Glioblastomas occur in about 18,500 Americans annually and kill nearly 13,000 of them yearly. Glioblastoma multiforme is the most common and lethal form of the malignancy, with an average survival of 15 months after diagnosis.

The tumors often recur because cancer cells typically migrate into adjacent brain tissue where they can give rise to a recurrent tumor. The study examined an immunogene therapy approach designed to kill undetected cancer cells and prevent recurrence.

The phase 1b trial was conducted at the Ohio State University Comprehensive Cancer Center—Arthur G. James Cancer Hospital and Richard J. Solove Research Institute in Columbus and at Methodist Hospital in Houston.

The novel treatment uses AdV-tk, an adenovirus vector, taken up by cancer cells where it activates a drug that kills the cells. The vector is applied in the operating room after removing brain tumors.

"This is the first time that a gene therapy approach was combined with radiation in patients with newly diagnosed glioblastoma," said E. Antonio Chiocca, MD, professor and chair of neurological surgery and co-director of the Dardinger Center for Neuro-oncology and Neurosciences at Ohio State.

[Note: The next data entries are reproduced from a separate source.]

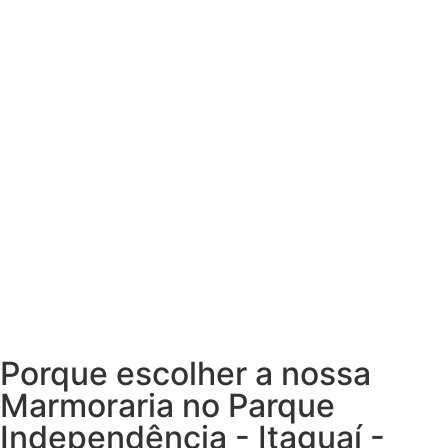
Porque escolher a nossa
Marmoraria no Parque
Independência - Itaguaí -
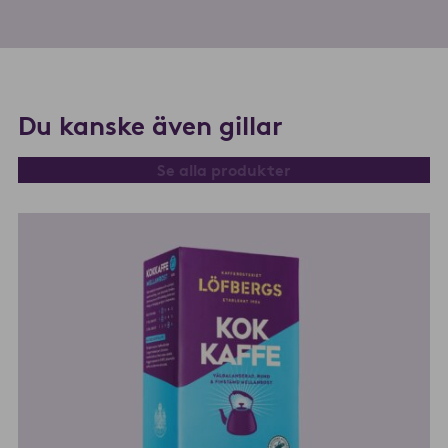
Du kanske även gillar
Se alla produkter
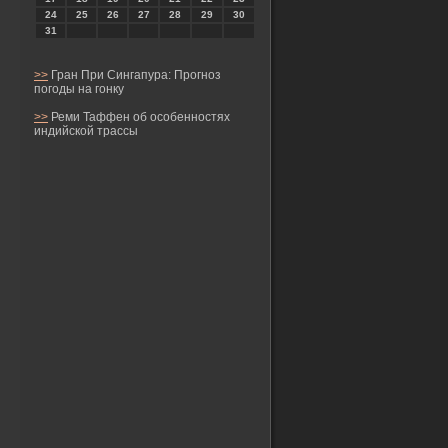
24
25
26
27
28
29
30
31
>>
Гран При Сингапура: Прогноз
погоды на гонку
>>
Реми Таффен об особенностях
индийской трассы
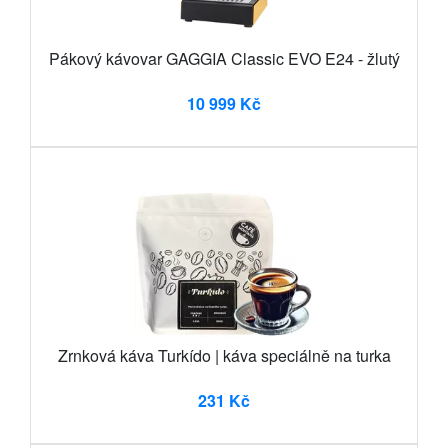
Pákový kávovar GAGGIA Classic EVO E24 - žlutý
10 999 Kč
Zrnková káva Turkído | káva speciálně na turka
231 Kč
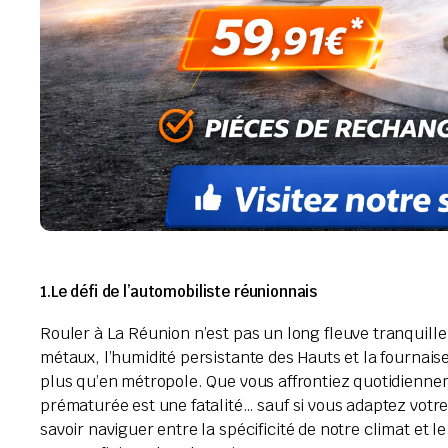
1.Le défi de l’automobiliste réunionnais
Rouler à La Réunion n’est pas un long fleuve tranquille 
métaux, l’humidité persistante des Hauts et la fournais
plus qu’en métropole. Que vous affrontiez quotidiennem
prématurée est une fatalité… sauf si vous adaptez votre
savoir naviguer entre la spécificité de notre climat et 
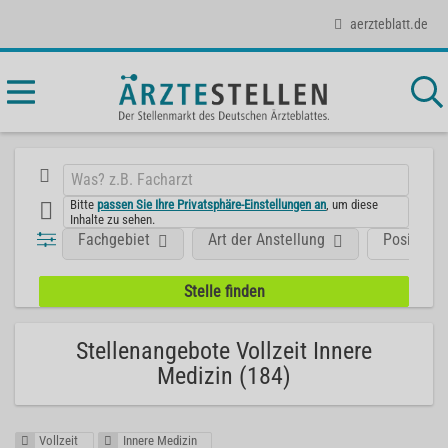
aerzteblatt.de
Bitte
passen Sie Ihre Privatsphäre-Einstellungen an
, um diese
Inhalte zu sehen.
Fachgebiet
Art der Anstellung
Position
Stellenangebote Vollzeit Innere
Medizin (184)
Vollzeit
Innere Medizin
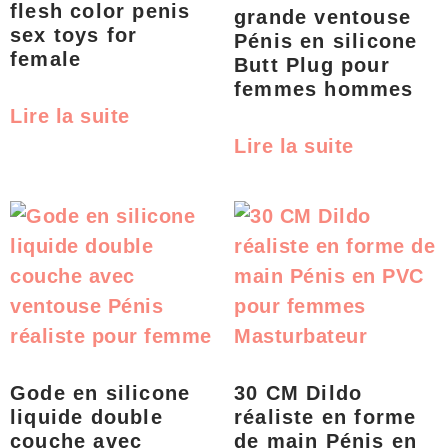
flesh color penis
grande ventouse
sex toys for
Pénis en silicone
female
Butt Plug pour
femmes hommes
Lire la suite
Lire la suite
Gode en silicone
30 CM Dildo
liquide double
réaliste en forme
couche avec
de main Pénis en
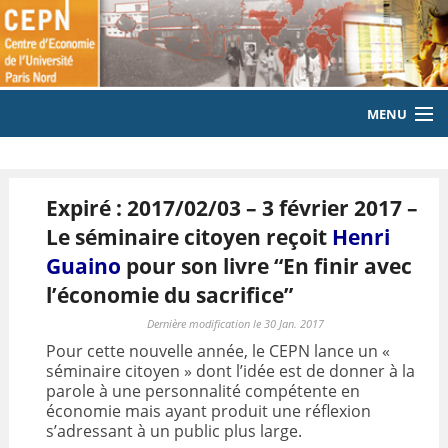
MENU
ACCUEIL
Expiré : 2017/02/03 – 3 février 2017 –
LE LABORATOIRE
Le séminaire citoyen reçoit
Henri
MEMBRES
Guaino
pour son livre “En finir avec
l’économie du sacrifice”
EQUIPE
Dernière modification le 30 Jan. 2017
PUBLICATIONS
Pour cette nouvelle année, le CEPN lance un «
séminaire citoyen » dont l’idée est de donner à la
EVENEMENTS
parole à une personnalité compétente en
économie mais ayant produit une réflexion
LABORATOIRE CITOYEN
s’adressant à un public plus large.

"There had been a concern that combining these two treatments could be too toxic for patients, but this was not the case. We do not know yet if this will improve survival, but these findings are encouraging," he continued.

This clinical trial involved 10 patients with glioblastoma multiforme and two patients with anaplastic astrocytoma.

After removing the tumor, the neurosurgeon injected the tumor bed with 1 ml of a solution containing the AdV-tk vector, which carried a gene from herpes simplex virus for the thymidine kinase enzyme. Cancer cells infected with the vector began making the enzyme. Patients then took the anti-herpes virus drug valacyclovir for two weeks.

Inside the cancer cells, the herpes thymidine kinase enzyme converted valacyclovir into DNA-building blocks that the rapidly growing cancer cells cannot use to make DNA, and killed them.

Radiation therapy was initiated halfway through the course of valacyclovir. Starting radiation therapy within one week of injection overlapped the therapeutic effects, explained Chiocca et al. The radiation damaged the DNA in the cancer cells, which then tried to repair it, using the toxic valacyclovir building blocks.

The researchers did not observe dose-limiting toxicities with the treatment. However, two adverse events may have been related to AdV-tk.

Patient survival was 33 percent at two years and 25 percent at three years. In addition, patient-reported quality of life assessed with the Functional Assessment of Cancer Therapy-Brain was stable or improved after treatment, according to the authors.

In addition to improved overall survival, studies revealed a significant rise in the number of T lymphocytes in the tumors. This suggests that the gene therapy stimulated an immune response against the tumor, producing an "immunogene therapy" effect.

The study demonstrated that AdV-tk can be safely delivered intracranially and combined with surgery, radiation and chemotherapy and revealed the potential of the combined therapy, concluded the authors.

"If the results of another recently completed phase 2 efficacy trial are also encouraging, the next step will be to compare this therapy head-to-head with the current standard of care," Chiocca said.